▸ Source text
********
Factors that affected the absolute value of navigation error in cup alignment in the navigation group were determined. The Mann-Whitney U-test was used to determine differences in terms of sex, preoperative diagnosis, Crowe group, and approach. Correlation analyses were performed using Spearman’s rank correlation test. In these analyses, dependent variables included age, BMI, and preoperative pelvic tilt. Values of p < 0.05 were considered significant. IBM SPSS Statistics version 24 (IBM Corp., Armonk, NY) was used for all analyses.

Results

No significant differences in demographic characteristics were identified between groups (Table 1). In the navigation group, mean postoperative radiographic inclination and anteversion relative to the FPP were 36.5° ± 3.9° (range, 26.4–46.6°) and 17.7° ± 4.6° (range, 8.8–29.4°), respectively. Mean absolute errors in postoperatively measured angles from target angles for radiographic inclination and anteversion (postoperative CT measurement - target angle) were 4.1° ± 3.2° and 4.3° ± 3.2°, respectively. In the control group, mean postoperative radiographic inclination and anteversion relative to the FPP were 34.6° ± 5.8° (range, 20.9–48.1°) and 21.4° ± 7.0° (range, 7.2–39.5°), respectively. Mean absolute errors of postoperatively measured angles from the target angles for radiographic inclination and anteversion were 6.6° ± 4.4° and 5.9° ± 4.0°, respectively [8]. The navigation group showed better results for mean absolute errors in postoperatively measured angles from the target angles in both inclination (p = 0.002) and anteversion (p = 0.044). Mean absolute values for navigation error (postoperative CT-navigation record) were 2.8° ± 2.2° (range, 0.1–9.7°) in inclination and 2.8° ± 2.0° (range, 0.0–8.4°) in anteversion (Fig. 3).
********
▸ Recorded information
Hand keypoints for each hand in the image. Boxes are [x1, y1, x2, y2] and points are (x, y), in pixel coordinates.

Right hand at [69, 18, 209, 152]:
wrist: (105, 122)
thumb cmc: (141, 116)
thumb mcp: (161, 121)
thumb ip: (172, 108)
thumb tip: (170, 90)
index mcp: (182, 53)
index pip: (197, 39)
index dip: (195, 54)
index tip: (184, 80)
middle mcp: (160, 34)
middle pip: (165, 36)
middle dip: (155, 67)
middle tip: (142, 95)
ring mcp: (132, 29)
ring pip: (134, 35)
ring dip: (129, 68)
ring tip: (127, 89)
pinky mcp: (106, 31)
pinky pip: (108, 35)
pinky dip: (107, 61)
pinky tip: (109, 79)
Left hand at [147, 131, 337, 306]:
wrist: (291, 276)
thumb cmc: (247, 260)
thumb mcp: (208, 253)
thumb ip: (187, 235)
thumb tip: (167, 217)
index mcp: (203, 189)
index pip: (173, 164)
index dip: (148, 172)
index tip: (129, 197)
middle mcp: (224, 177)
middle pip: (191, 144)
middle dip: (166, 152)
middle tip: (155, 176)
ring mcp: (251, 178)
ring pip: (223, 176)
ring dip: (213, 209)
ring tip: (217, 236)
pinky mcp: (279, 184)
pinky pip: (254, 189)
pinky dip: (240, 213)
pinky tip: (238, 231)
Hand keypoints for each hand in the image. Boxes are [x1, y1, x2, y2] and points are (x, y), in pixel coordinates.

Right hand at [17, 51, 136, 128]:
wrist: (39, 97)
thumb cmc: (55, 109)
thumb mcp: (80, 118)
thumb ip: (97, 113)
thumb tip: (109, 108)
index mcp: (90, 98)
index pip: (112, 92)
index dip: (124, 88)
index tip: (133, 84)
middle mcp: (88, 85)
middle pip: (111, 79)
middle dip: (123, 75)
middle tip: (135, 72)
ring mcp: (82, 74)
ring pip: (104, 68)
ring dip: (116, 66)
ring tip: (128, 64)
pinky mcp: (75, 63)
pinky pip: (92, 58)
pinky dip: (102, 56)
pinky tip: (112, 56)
********
▸ Exercise requirements
1. Copy the stretch of the cup alignment passage from "Factors that affected" through "for all analyses.".
2. Answer these questions from the cup alignment passage.
(a) Which test was used to determine differences in terms of sex, preoperative diagnosis, Crowe group, and approach?
(b) What values of p were considered significant?
(c) What was the mean postoperative radiographic inclination relative to the FPP in the navigation group?
The records have no connection to the cup alignment passage.

▸ Solved problems
1.
Factors that affected the absolute value of navigation error in cup alignment in the navigation group were determined. The Mann-Whitney U-test was used to determine differences in terms of sex, preoperative diagnosis, Crowe group, and approach. Correlation analyses were performed using Spearman’s rank correlation test. In these analyses, dependent variables included age, BMI, and preoperative pelvic tilt. Values of p < 0.05 were considered significant. IBM SPSS Statistics version 24 (IBM Corp., Armonk, NY) was used for all analyses.

2.
(a) The Mann-Whitney U-test.
(b) Values of p < 0.05.
(c) 36.5° ± 3.9° (range, 26.4–46.6°).